I’m usually using nano for editing and I don’t think it creates temp files. Larger files that are difficult to navigate in nano, I edit in Notepad++ and use scp to send them back.

True.

Absolutely true! Every image is opinionated, and every image can be different for the same application and service. As @rimelek wrote, you can always create your own image and make it behave the way you want. Though, mounting a bind/volume in a path that has required application parts in it, will be a problem for each and every image.

Just because we don’t like the approach and would never use it like that, doesn’t mean you can’t use it like that.

Can you keep us posted in a couple of months about whether you stuck to your current approach and share your experience, so that other users in your situation can benefit from your experience?

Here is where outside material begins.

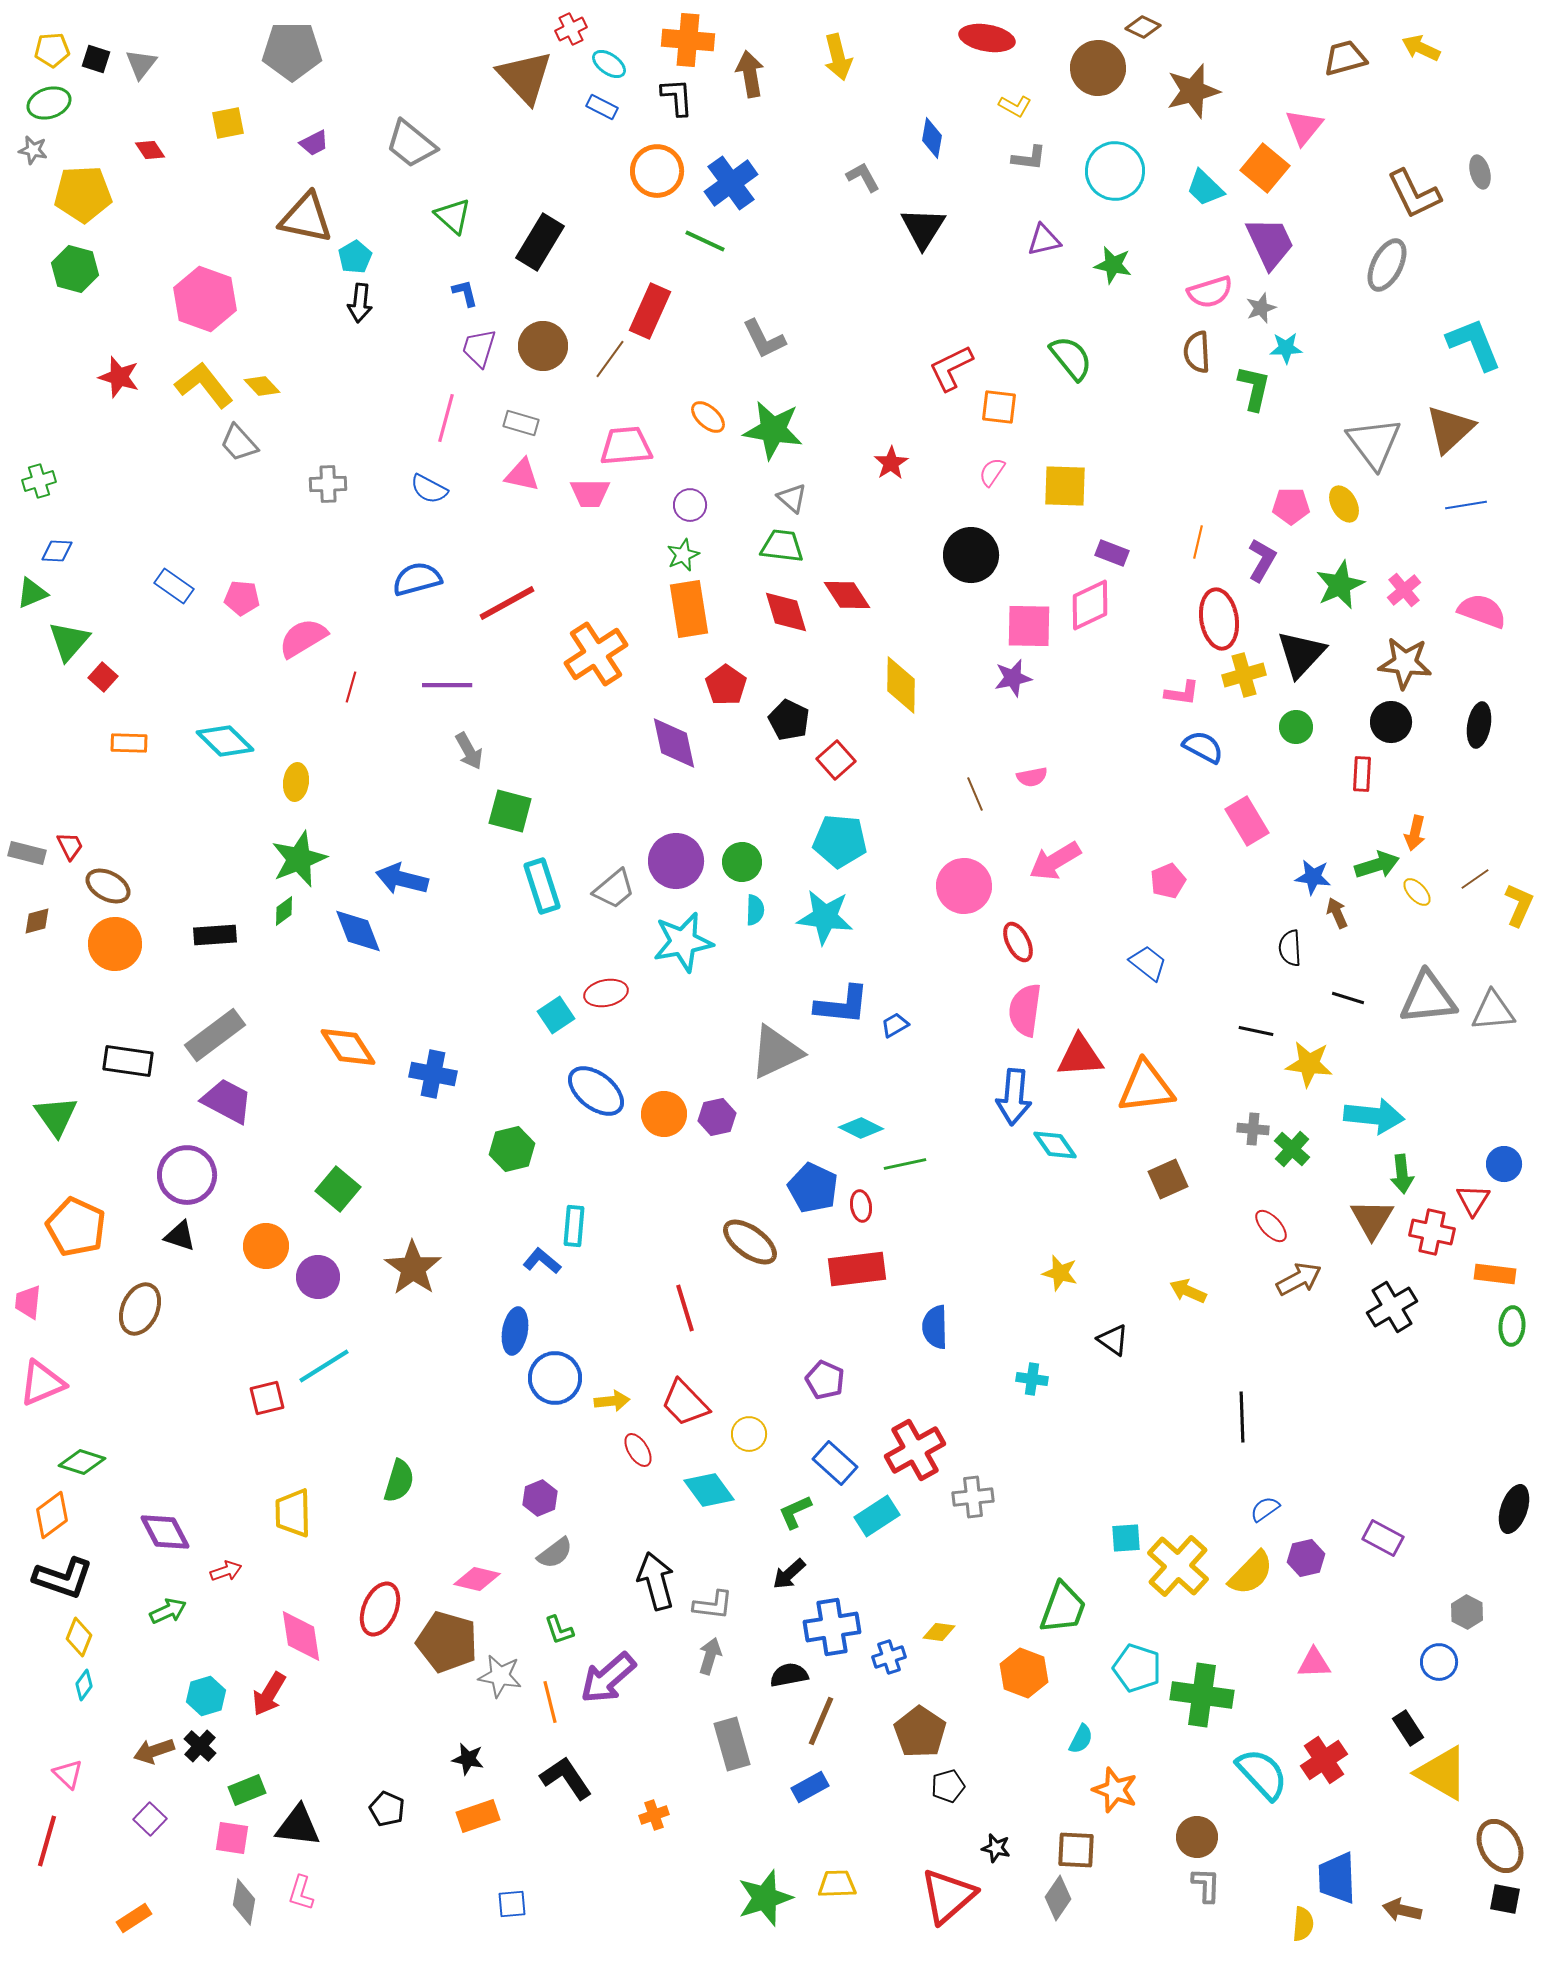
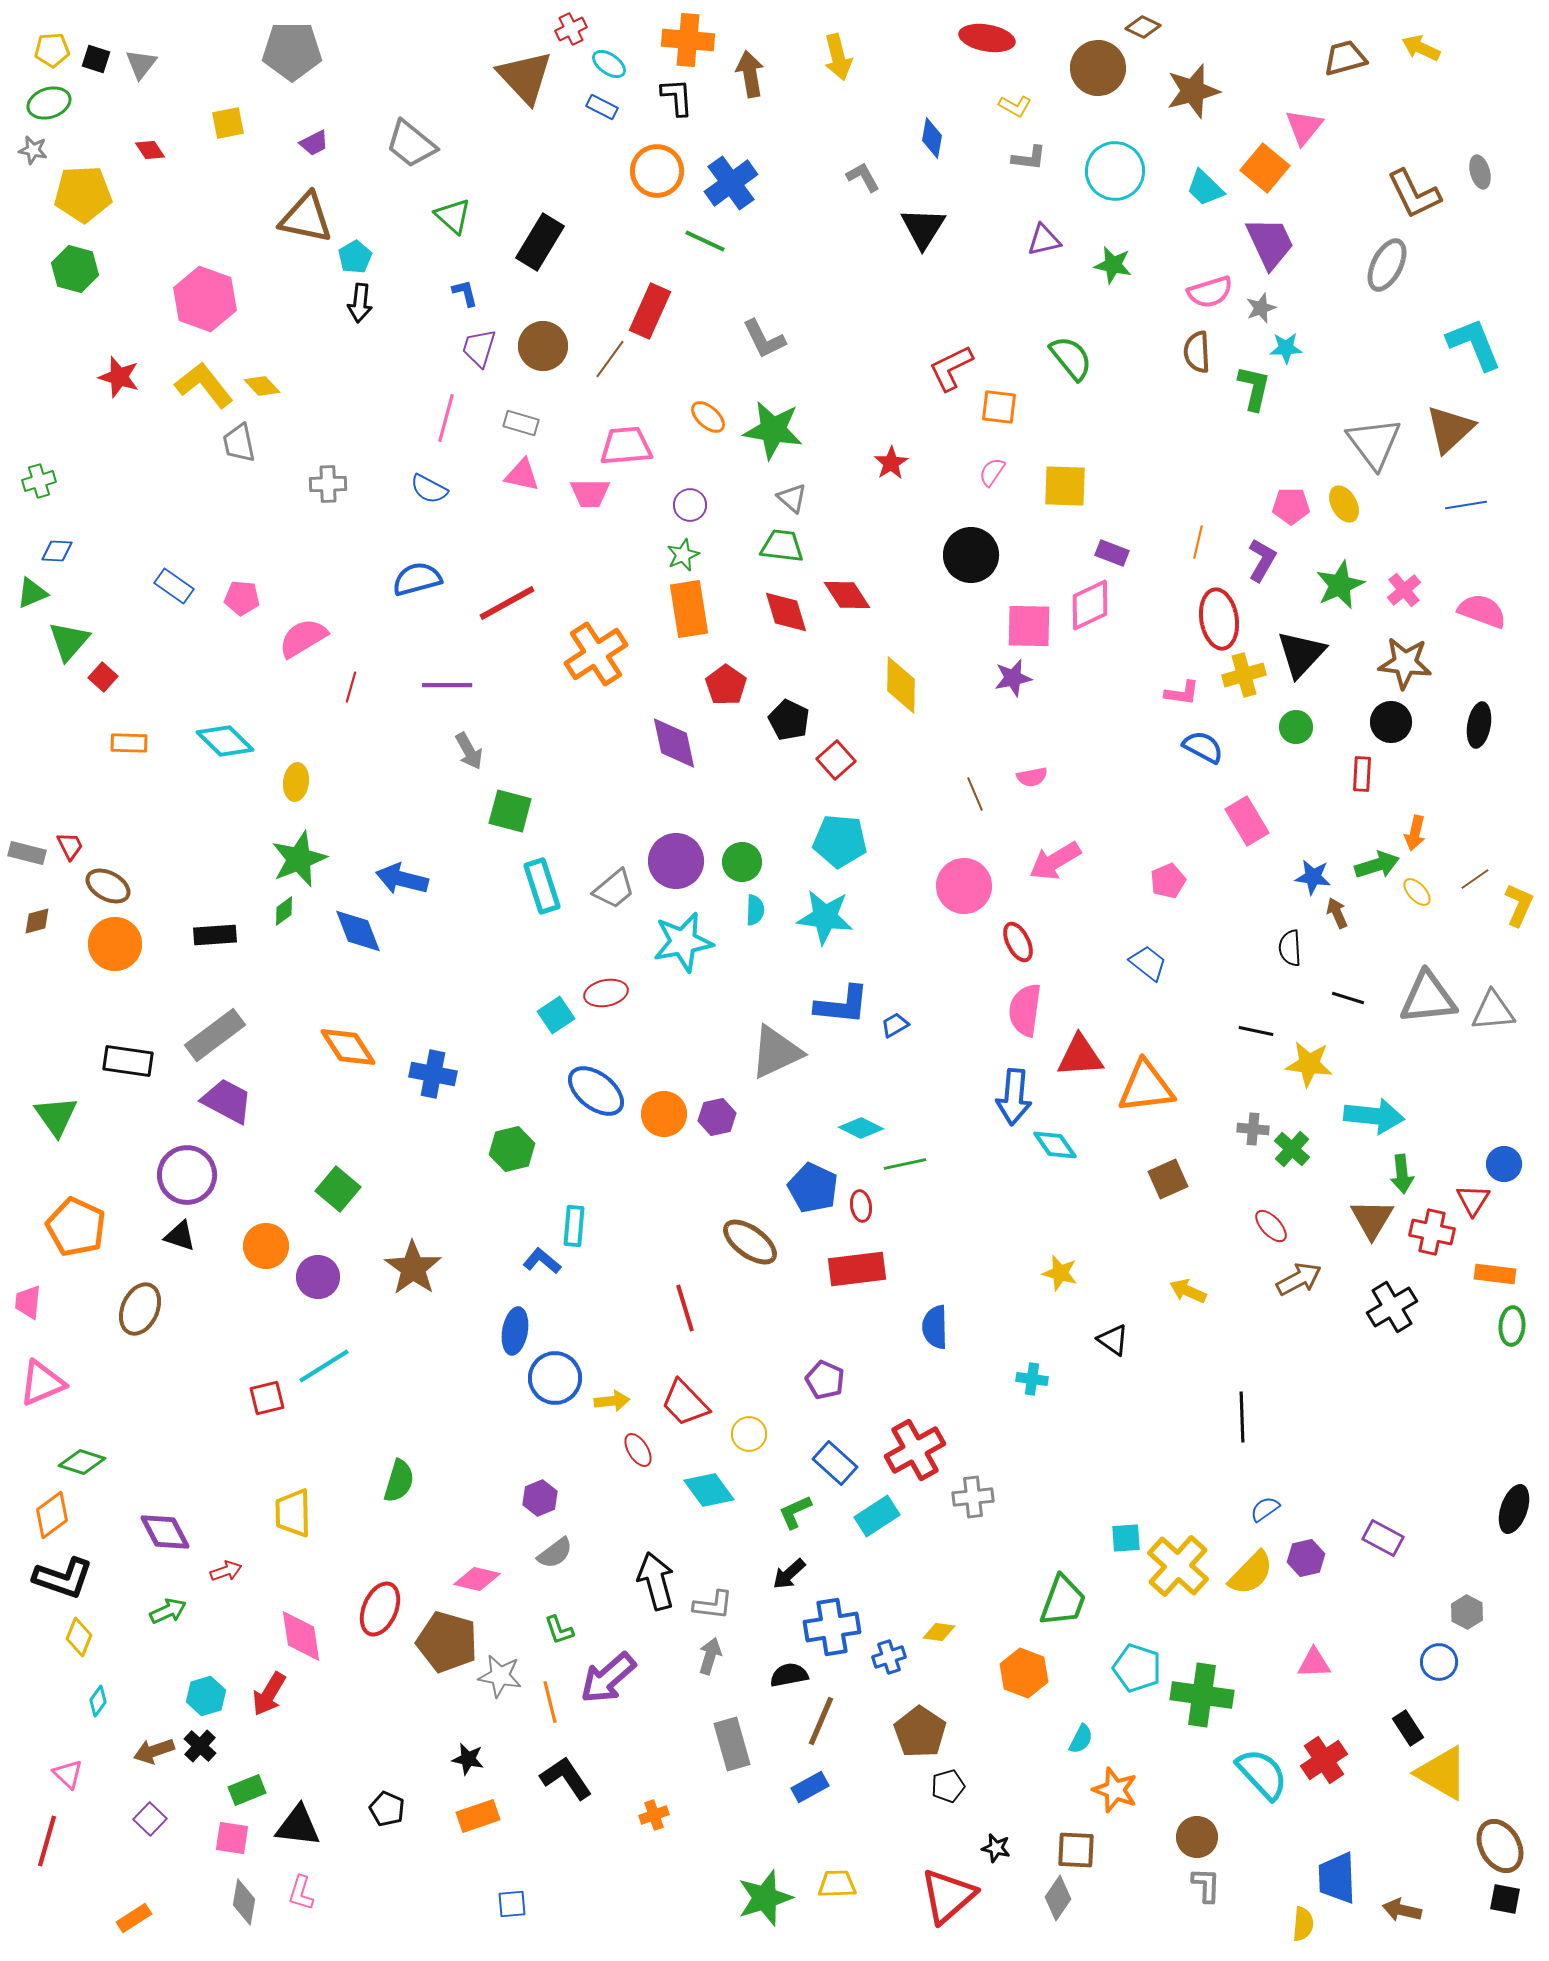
gray trapezoid at (239, 443): rotated 30 degrees clockwise
green trapezoid at (1063, 1608): moved 7 px up
cyan diamond at (84, 1685): moved 14 px right, 16 px down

It actually creates one on Ubuntu with .swp extension and starting the filename with a dot, but it seems it doesn’t change the inode, so that’s good. Using Notepadd++ and scp would probably change it and when I had problem with volume mounts and inodes I think I used VSCode or maybe a JetBrains IDE.

1 Like

I’ve actually decided to go another direction. I did find a way to do what I was aiming to do in my OP before I made that decision though. It was a real hassle. The docs suggest creating volumes for the /var/www/html/images directory and the /var/www/html/LocalSettings.php file. For the images directory volume to work correctly, the host directory has to exist prior to starting the container for the first time, and it needs the correct ownership and permissions:

sudo mkdir -p images && sudo chown www-data:www-data images && sudo chmod 755 images

But creating a volume for the /var/www/html/LocalSettings.php file is much worse. It can’t exist prior to running the container for the first time; even if it is completely empty or has the exact configuration in it you want, it doesn’t matter, it will cause the container to error. That means you have to comment out that portion of your docker-compose.yml file prior to starting the container the first time. Then you have to go through the initial MediaWiki setup process in the browser. You can’t skip this even if you have a LocalSettings.php file already. Once you are done with the initial setup process you are presented with a link to download your LocalSettings.php file. So now you can copy it over to the place where your volume config says it should be then uncomment that line in your docker-compose.yml file. The file also needs correct permissions to play nice with the container, so you have to run this command:

sudo chown www-data:www-data LocalSettings.php && sudo chmod 440 LocalSettings.php

Now the volumes that the MediaWiki docs suggest will work. Unfortuantely the /var/www/data directory which contains the SQLite DB files is for some reason not suggested as a volume. Since I wanted access to those files I have to start the process over and do everything I did with /var/www/html to /var/www/data as well.

After I actually got the image up and running, I quickly started looking for other options. Trying to do some basic stuff like modify the login page, search for templates, etc. was not straight forward. The image just is not easy to manage unfortunately.

The Docker Hub search put WikiJS down near the bottom of the search results when the search term was “wiki”, and Xwiki not even on the first page of results. My initial research make it look like either of those will be a better solution for my situation.

Thank you for keeping us posted!

The clean approach for this would be to create a Dockerfile to build a custom image that uses the mediawiki image as base image, and copies your modified files into the custom image. Then build the image, push it to a registry, and finally deploy a container based on the customized image.

Practically, it could look like this:

  • you need a git repo to version control the files you need to create your own image
  • create/edit the files in this git repo in your local workstation
  • build the image on your local workstation
  • test the image locally by running a container
  • if tests are successful: commit and push the change back to git
  • push the image to a registry, either by pushing the local image, or if you use cicd by re-building the image in a pipeline and pushing the result
  • on the target machine: deploy a container based on the new image from the registry

A container should be self-contained, as such its image should provide everything that is needed to run the application, except the persistent data.

Although I’m not sure how it supports SQLite if it supports that at all, but as an alternative, you can try Bitnami’s MediaWiki image. Bitnami often creates better designed images. The description mentions a way for backups as well:

https://hub.docker.com/r/bitnami/mediawiki/